实际上，在深度学习中很少使用‘math’模块，因为math的输入为实数，而在DeepLearning中绝大多数会使用矩阵或者是向量，这也是numpy为什么更实用一些。

In [3]:
###像这种情况下使用math模块就会出错###
x = [1, 2, 3]
basic_sigmoid(x)

TypeError: bad operand type for unary -: 'list'

In fact, if $ x = (x_1, x_2, ..., x_n)$ is a row vector then $np.exp(x)$ will apply the exponential function to every element of x. The output will thus be: $np.exp(x) = (e^{x_1}, e^{x_2}, ..., e^{x_n})$

In [4]:
import numpy as np

x = np.array([1, 2, 3])
print(np.exp(x))   # result is (exp(1), exp(2), exp(3))
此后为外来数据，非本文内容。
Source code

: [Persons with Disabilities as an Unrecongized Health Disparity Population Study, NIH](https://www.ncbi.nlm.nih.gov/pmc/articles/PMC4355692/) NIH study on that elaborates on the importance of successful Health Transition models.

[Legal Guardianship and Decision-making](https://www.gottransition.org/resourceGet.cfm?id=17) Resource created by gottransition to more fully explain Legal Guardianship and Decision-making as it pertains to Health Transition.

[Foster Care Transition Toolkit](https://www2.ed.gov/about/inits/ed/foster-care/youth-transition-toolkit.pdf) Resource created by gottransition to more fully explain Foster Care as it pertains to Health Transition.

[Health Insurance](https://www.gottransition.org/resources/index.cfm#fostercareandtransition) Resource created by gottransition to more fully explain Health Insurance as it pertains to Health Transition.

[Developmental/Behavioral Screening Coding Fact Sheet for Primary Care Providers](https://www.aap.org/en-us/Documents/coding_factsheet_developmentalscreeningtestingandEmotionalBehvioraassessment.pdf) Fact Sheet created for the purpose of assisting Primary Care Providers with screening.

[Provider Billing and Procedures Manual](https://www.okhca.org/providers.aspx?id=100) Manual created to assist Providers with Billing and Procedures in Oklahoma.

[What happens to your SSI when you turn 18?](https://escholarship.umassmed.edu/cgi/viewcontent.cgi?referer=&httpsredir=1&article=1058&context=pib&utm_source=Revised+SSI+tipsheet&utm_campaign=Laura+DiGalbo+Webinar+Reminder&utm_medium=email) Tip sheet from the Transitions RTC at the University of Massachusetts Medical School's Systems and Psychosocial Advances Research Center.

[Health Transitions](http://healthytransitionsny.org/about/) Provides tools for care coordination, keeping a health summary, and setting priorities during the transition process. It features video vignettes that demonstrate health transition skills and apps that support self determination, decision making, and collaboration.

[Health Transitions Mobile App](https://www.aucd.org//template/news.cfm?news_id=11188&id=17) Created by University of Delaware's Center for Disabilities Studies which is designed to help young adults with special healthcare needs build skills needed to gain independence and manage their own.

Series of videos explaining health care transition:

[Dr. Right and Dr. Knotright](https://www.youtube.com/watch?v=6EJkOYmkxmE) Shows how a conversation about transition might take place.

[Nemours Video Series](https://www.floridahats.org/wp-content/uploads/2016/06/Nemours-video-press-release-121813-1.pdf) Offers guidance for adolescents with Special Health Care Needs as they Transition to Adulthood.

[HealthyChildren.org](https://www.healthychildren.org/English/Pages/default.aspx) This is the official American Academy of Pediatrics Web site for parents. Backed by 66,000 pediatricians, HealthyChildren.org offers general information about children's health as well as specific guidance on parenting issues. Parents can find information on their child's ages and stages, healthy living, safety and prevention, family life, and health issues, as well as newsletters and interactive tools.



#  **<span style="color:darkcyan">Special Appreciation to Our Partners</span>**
[ 2.71828183  7.3890561  20.08553692]


如果x是一个向量，执行 s = x + 3或者 s = 1/x 将会输出一个跟x尺寸相同的向量

In [7]:
x = np.array([1, 2, 3])
print(x + 3)

[4 5 6]


Any time you need more info on a numpy function, we encourage you to look at [the official documentation](https://docs.scipy.org/doc/numpy-1.10.1/reference/generated/numpy.exp.html). 

You can also create a new cell in the notebook and write `np.exp?` (for example) to get quick access to the documentation.

**Exercise**: Implement the sigmoid function using numpy. 

**Instructions**: x could now be either a real number, a vector, or a matrix. The data structures we use in numpy to represent these shapes (vectors, matrices...) are called numpy arrays. You don't need to know more for now.
$$ \text{For } x \in \mathbb{R}^n \text{,     } sigmoid(x) = sigmoid\begin{pmatrix}
    x_1  \\
    x_2  \\
    ...  \\
    x_n  \\
\end{pmatrix} = \begin{pmatrix}
    \frac{1}{1+e^{-x_1}}  \\
    \frac{1}{1+e^{-x_2}}  \\
    ...  \\
    \frac{1}{1+e^{-x_n}}  \\
\end{pmatrix}\tag{1} $$

In [11]:
import numpy as np

def sigmoid(x):
    
    """
    Compute the sigmoid of x
    
    Arguments:
    x -- A scalar or numpy array of any size
    
    Return:
    s -- sigmoid(x)
    """
    s = 1/(1+np.exp(-x))
    return s
    
    

In [12]:
x = np.array([1, 2, 3])
sigmoid(x)

array([0.73105858, 0.88079708, 0.95257413])

计算sigmoid gradient
$$sigmoid\_derivative(x) = \sigma'(x) = \sigma(x) (1 - \sigma(x))\tag{2}$$

两步：
1 设置s为关于x的sigmoid函数
2 计算导数 $\sigma'(x) = s(1-s)$

In [14]:
def sigmoid_derivative(x):
    """
    计算sigmoid 函数关于输入x的梯度
    可以将sigmoid函数的输出存储到变量中，并用他计算梯度
    
    Arguments：
    x -- A saclar or numpy array
    
    Return:
    ds -- Your computed gradient.
    
    """
    
    s = sigmoid(x)
    ds = s * (1 - s)
    
    return ds
    

In [15]:
x = np.array([1, 2, 3])
print("sigmoig_derivative(x) = " + str(sigmoid_derivative(x)))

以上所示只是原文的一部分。